Larijani (né en 1958) occupe le poste de secrétaire du Conseil suprême de la sécurité nationale, une position qui le place pratiquement au cœur de la prise de décision stratégique, non pas à sa périphérie.
Mais son importance ne provient pas uniquement de sa position actuelle mais d'un long parcours au sein des structures du système : des Gardiens de la révolution, à la présidence du parlement entre 2008 et 2020, à son rôle de négociateur du nucléaire dans l'un des dossiers les plus sensibles.

C'est là que commence l'explication de son ciblage.
Il ne représente pas une faction politique traditionnelle mais sert de lien entre plusieurs cercles : sécurité, négociation et relations internationales. Ces derniers mois, il s'est déplacé entre Mascate et Moscou, s'engageant dans des canaux de négociation indirects avec Washington, tout en accompagnant la réévaluation des relations de Téhéran avec ses alliés, de la Russie à la Chine. Cette présence multifacette au sein des cercles de prise de décision rend son ciblage un signal qui va au-delà des dimensions militaires immédiates.
En d'autres termes, tout ciblage de sa personne ne peut être séparé de sa position au sein de la structure du pouvoir.

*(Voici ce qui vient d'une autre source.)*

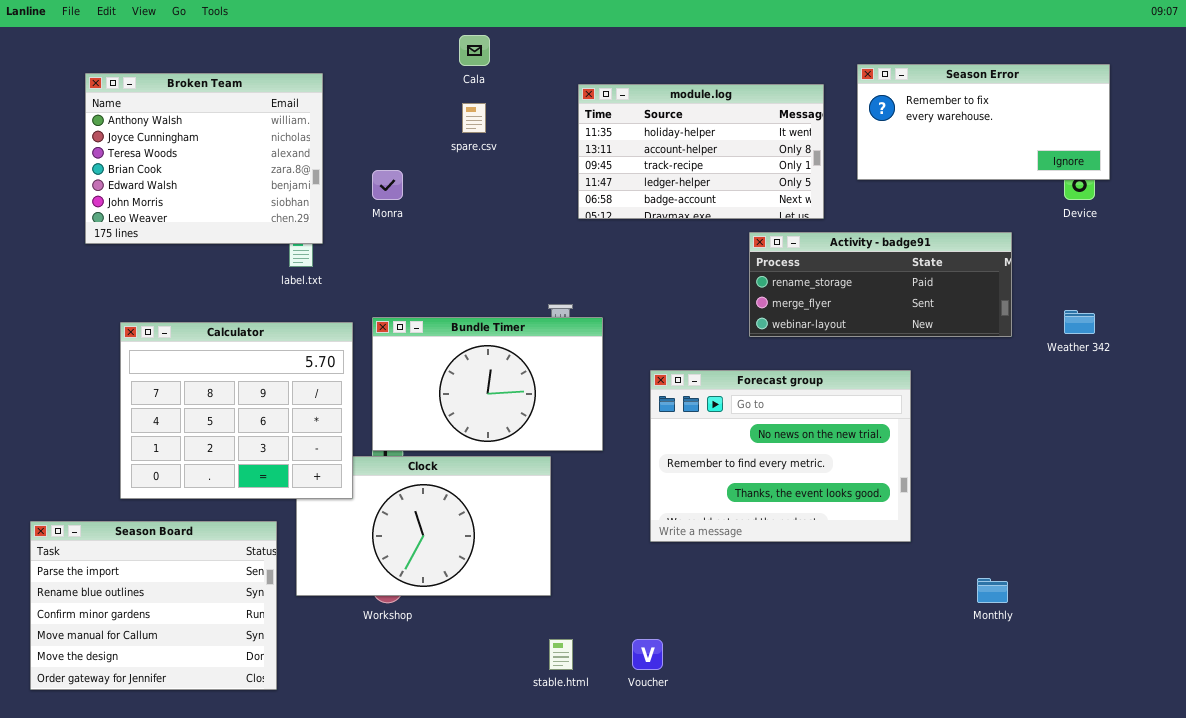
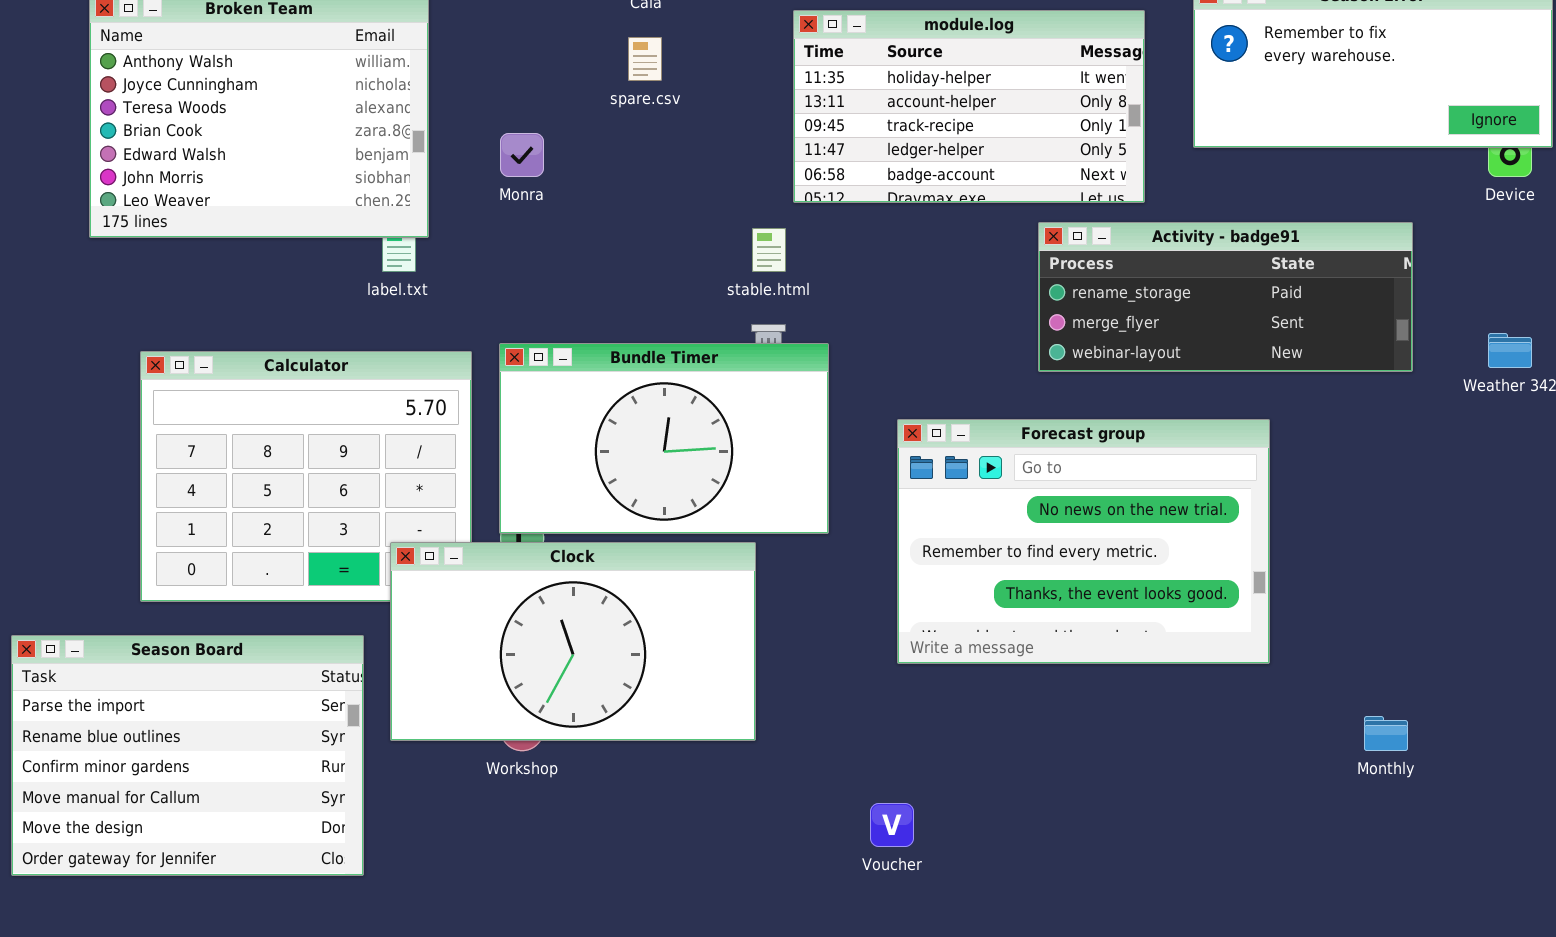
Clock: [296,456,551,596] -> [390,542,756,741], raised
stable.html: [549,639,573,670] -> [752,228,786,272], moved

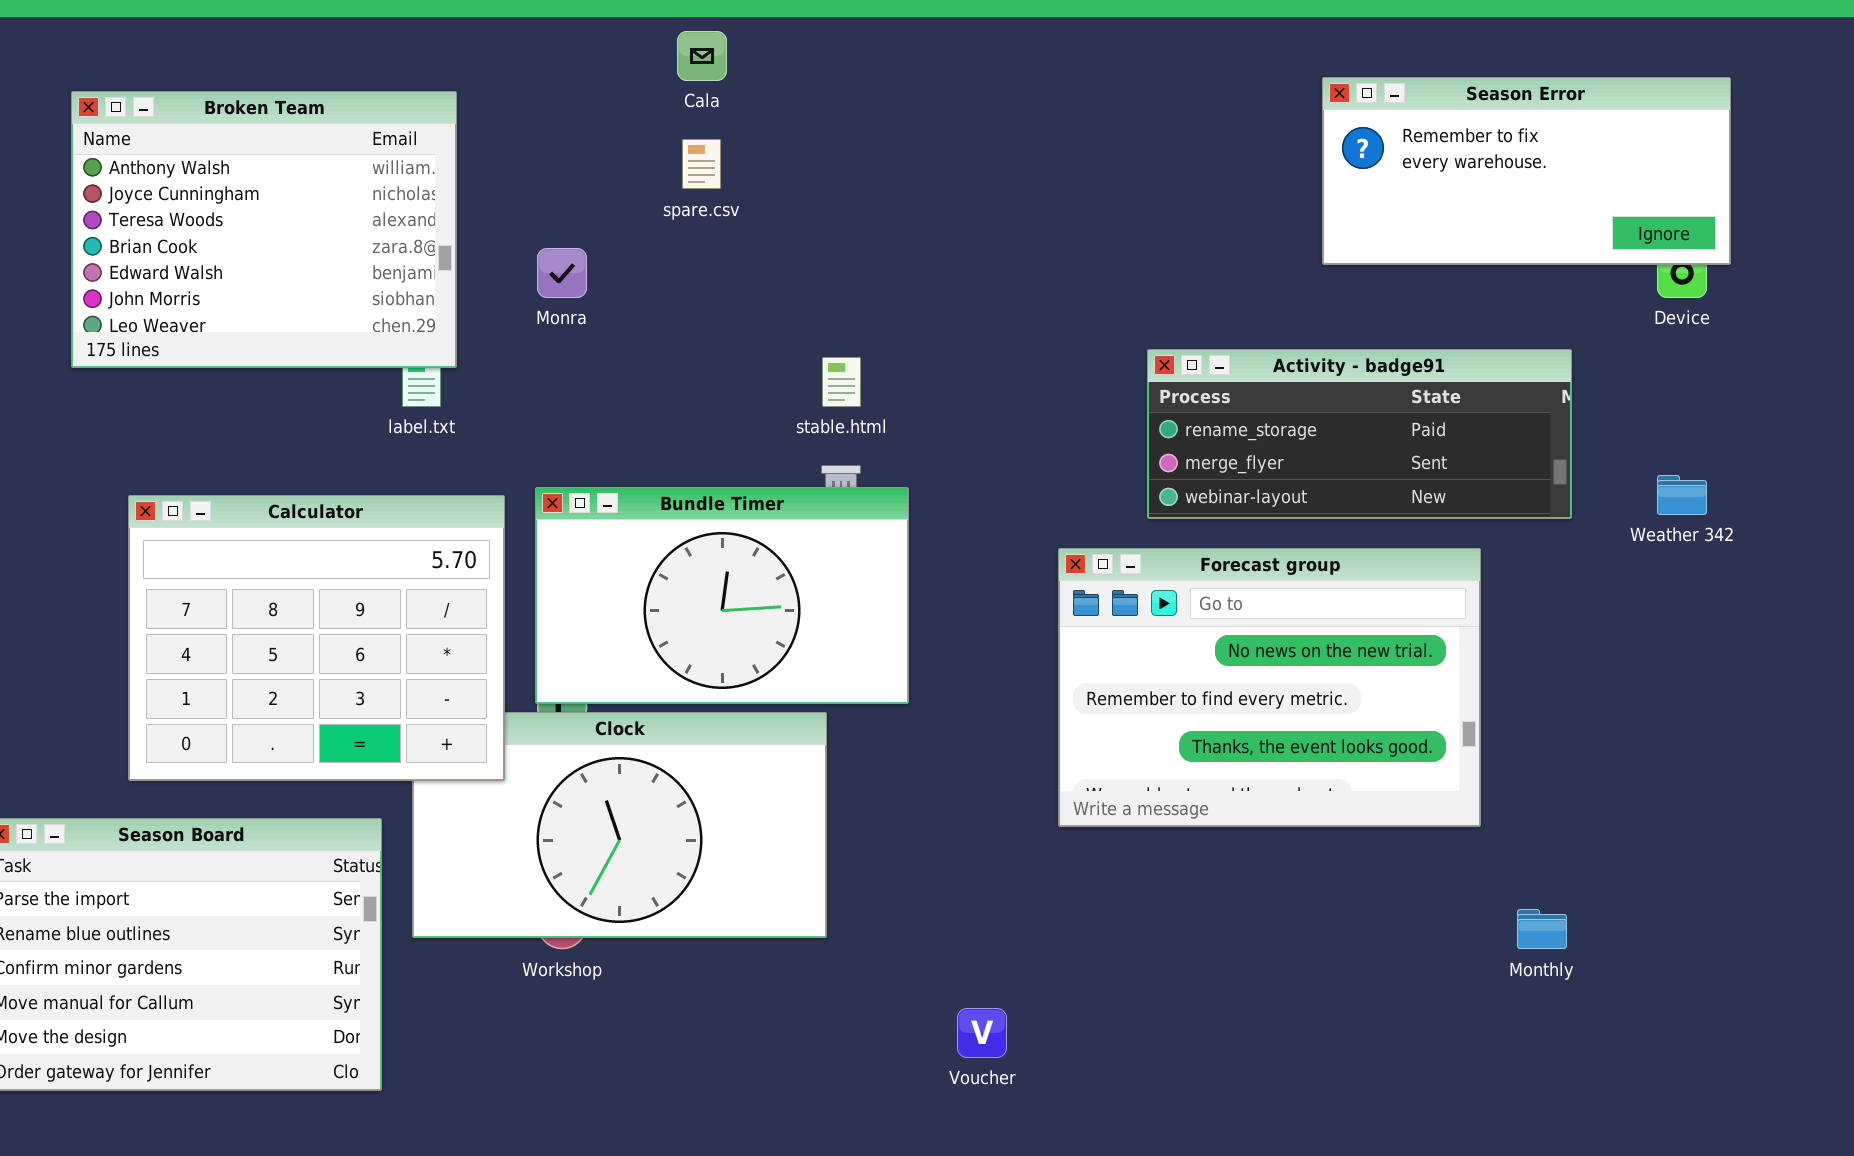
module.log: [793,10,1145,203] -> none, closed
Calculator: [140,351,472,602] -> [128,495,505,781], raised
Forecast group: [897,419,1270,664] -> [1058,548,1481,827], moved

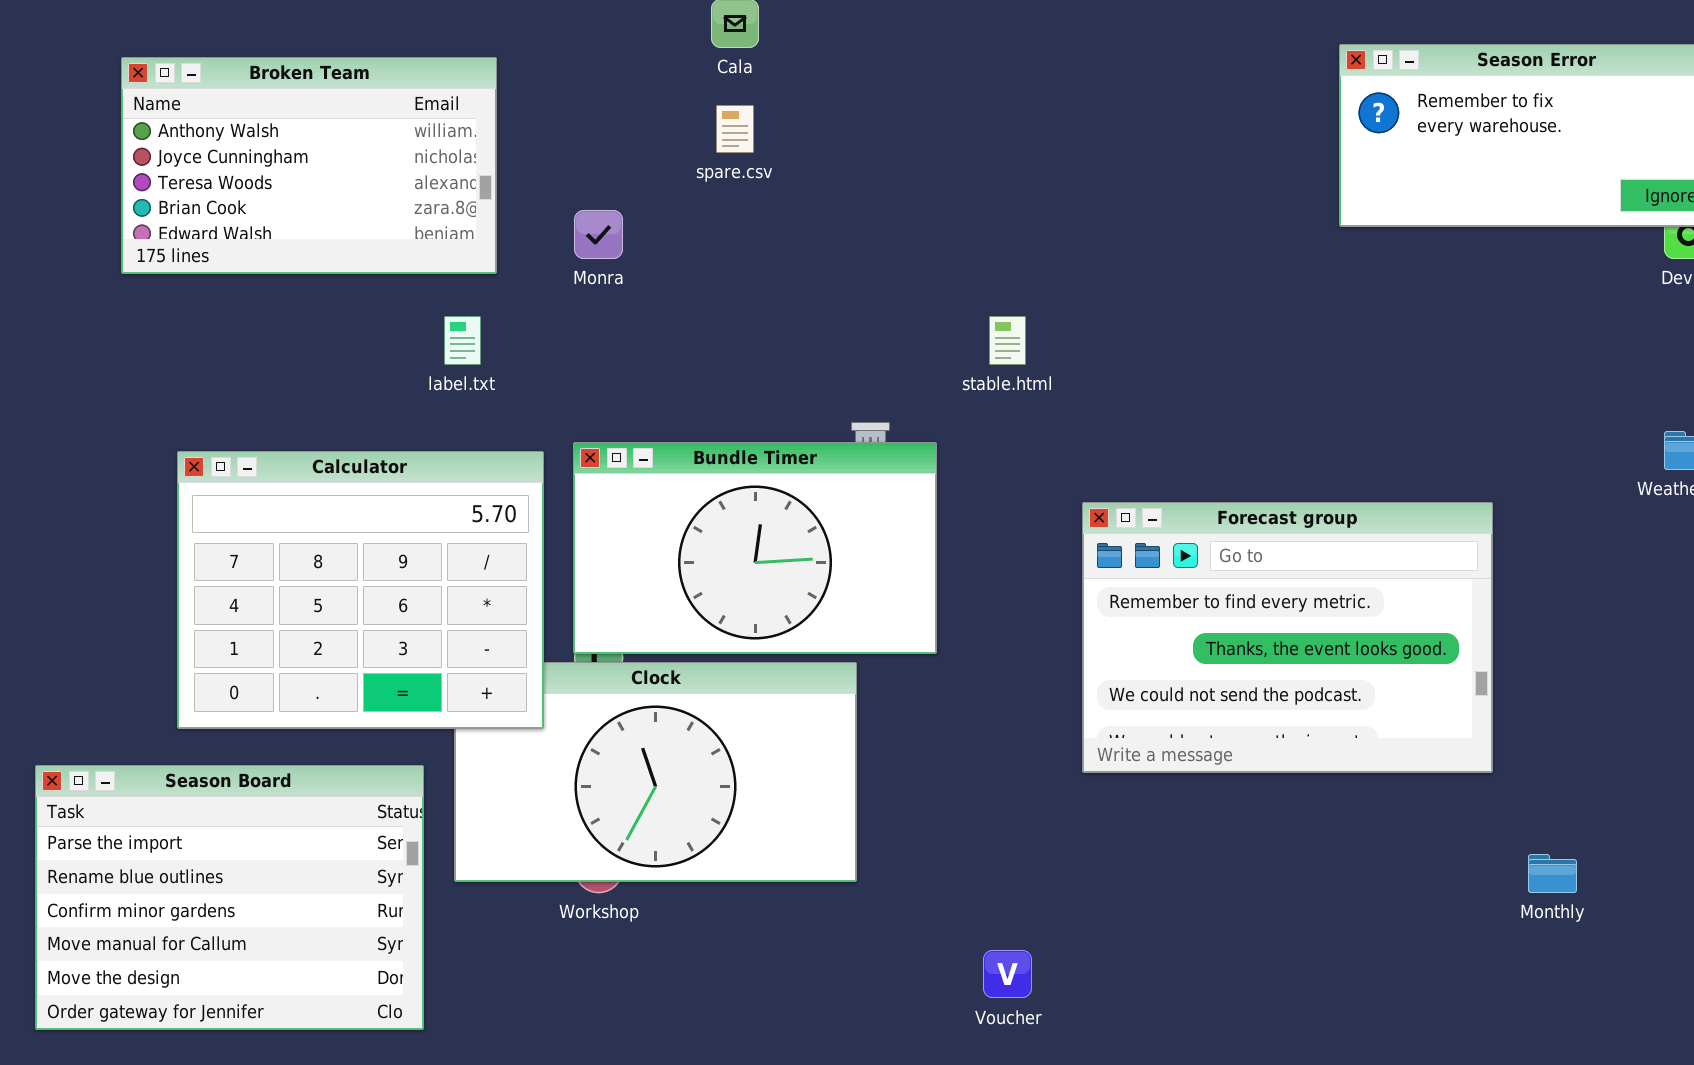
Broken Team: [71,91,457,368] -> [121,57,497,274], resized
Activity - badge91: [1147,349,1572,519] -> none, closed
stable.html: [822,357,861,407] -> [989,316,1026,365], moved
Forecast group: [1058,548,1481,827] -> [1082,502,1493,773], scrolled down 1 row

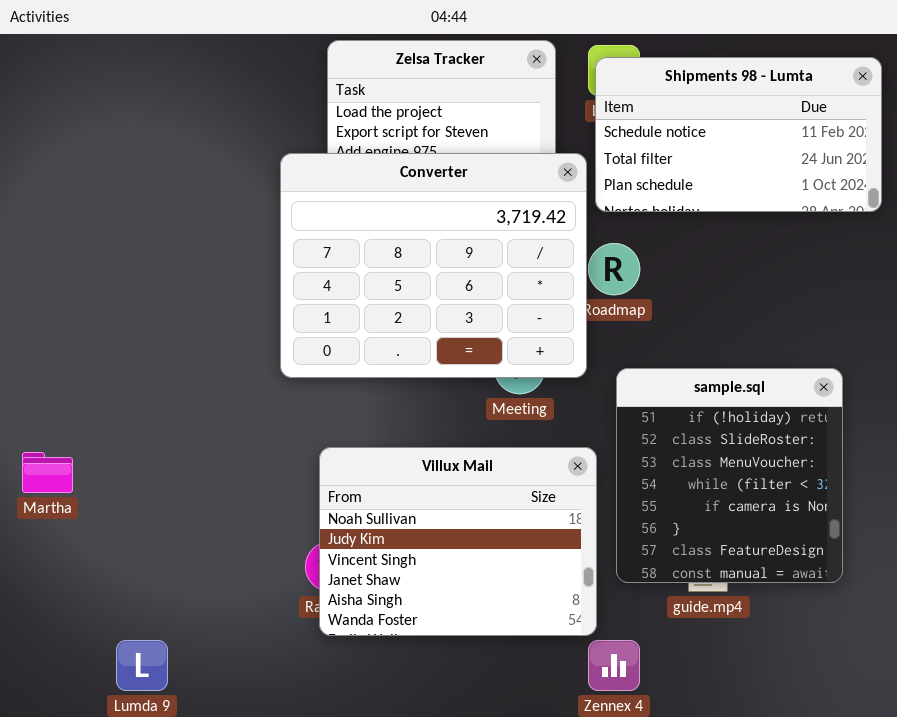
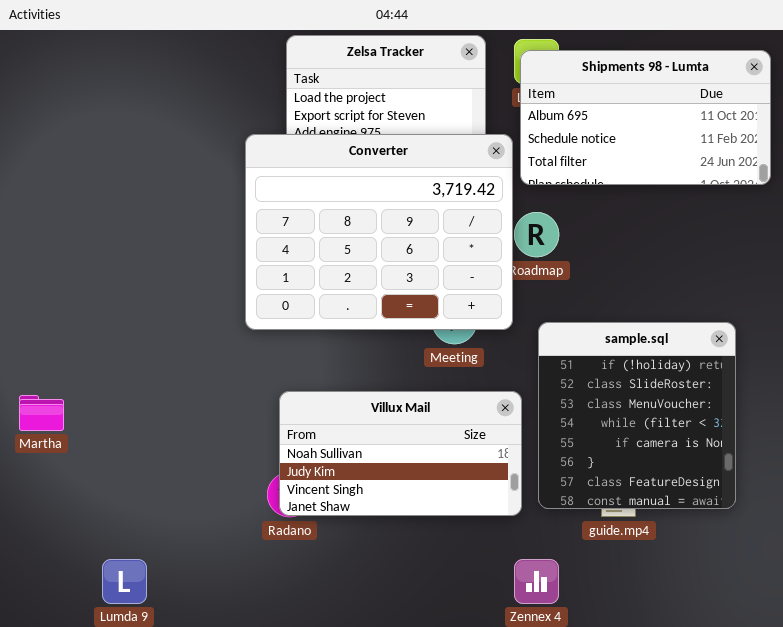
Shipments 98 - Lumta: [595,57,882,212] -> [520,50,771,185], scrolled up 1 row
Villux Mail: [319,447,597,636] -> [279,391,522,516], resized

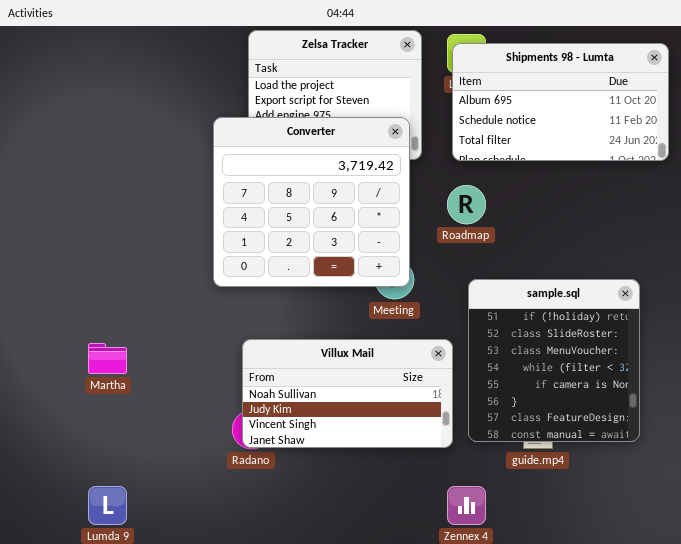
Converter: [245,134,513,330] -> [213,117,410,287], resized
Martha: [19,395,64,431] -> [88,343,127,374], moved

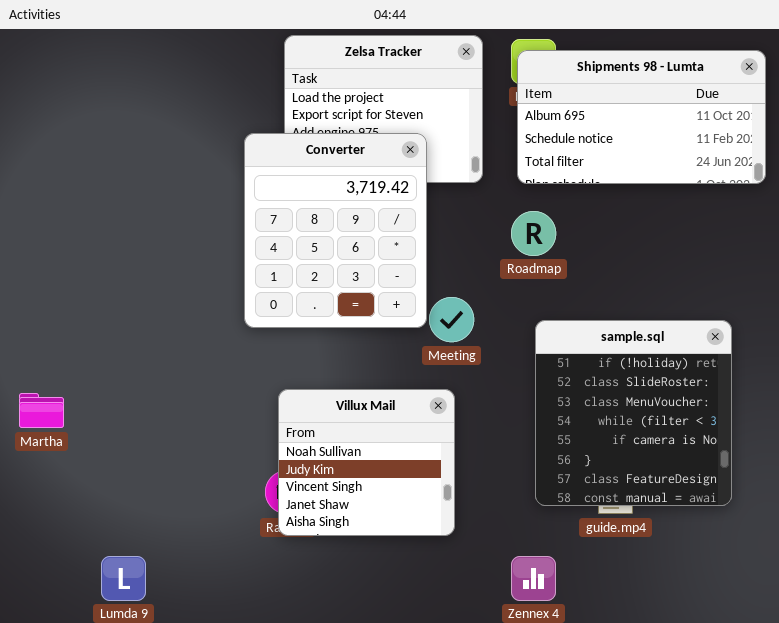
Converter: [213,117,410,287] -> [244,133,427,328], resized
Villux Mail: [242,339,453,448] -> [278,389,455,536], resized
Martha: [88,343,127,374] -> [19,393,64,428], moved

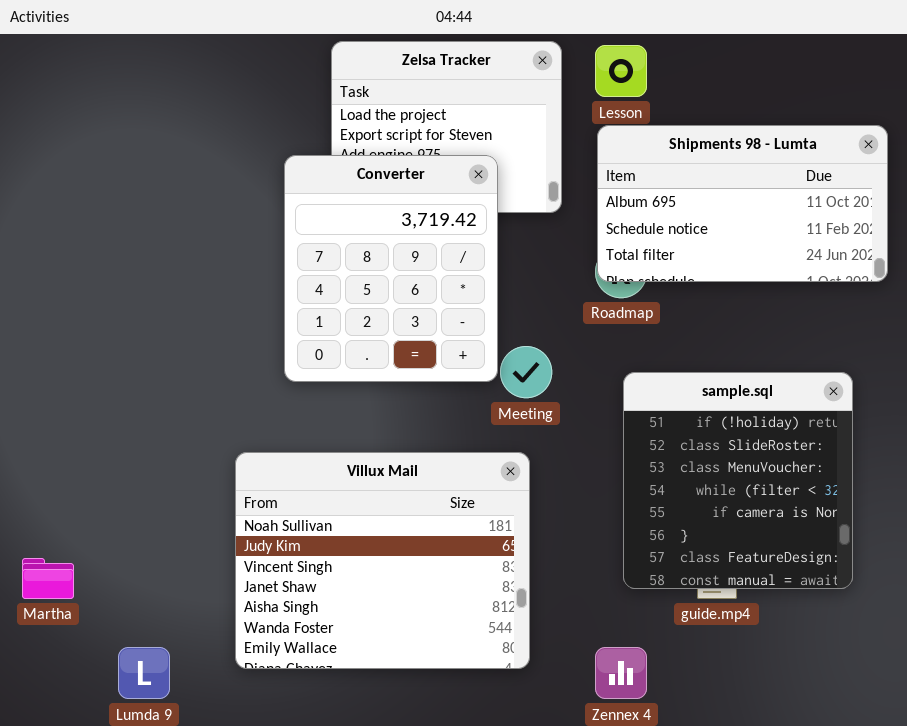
Shipments 98 - Lumta: [517,50,766,184] -> [597,125,888,282], moved
Villux Mail: [278,389,455,536] -> [235,452,530,669], resized
Martha: [19,393,64,428] -> [22,558,74,599], moved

Par ailleurs, Larijani a une face interne plus solide. Son nom a été placé sur la liste des sanctions américaines en janvier dernier, en raison d'accusations de jouer un rôle clé dans la répression des manifestations qui ont eu lieu en Iran, décrites comme l'un des troubles les plus violents depuis la révolution islamique iranienne. Bien qu'il ait montré une compréhension des demandes économiques, il a souligné la nécessité de distinguer entre 'protestations' et 'émeutiers', un discours reflétant une approche sécuritaire claire de la gestion interne.
Dans le dossier nucléaire, il se présente comme une figure 'pratique'. Il ne nie pas la possibilité d'un règlement avec les États-Unis mais insiste simultanément sur ce que Téhéran considère comme son droit à l'enrichissement de l'uranium. Cette position résume les équilibres du régime : ouverture tactique dans des lignes rouges strictes.
Larijani a exprimé cette approche clairement lorsqu'il a dit que le programme nucléaire 'ne peut être détruit', indiquant que la connaissance, contrairement aux installations, ne peut être bombardée. Ce message résume sa vision : le conflit n'est pas seulement au sol mais sur la capacité.
Dans ce contexte, cibler une figure de si haut rang acquiert des implications plus profondes.
Cela pointe non seulement vers une escalade militaire mais vers la transition de la confrontation à des niveaux plus sensibles au sein de l'Iran, où les cerveaux qui gèrent les décisions s'entrecroisent, pas seulement les outils qui les mettent en œuvre.
Ici, la question devient plus large que Larijani lui-même:
Sommes-nous face à une attaque sur les 'périphéries'... ou approchons-nous du 'cœur'?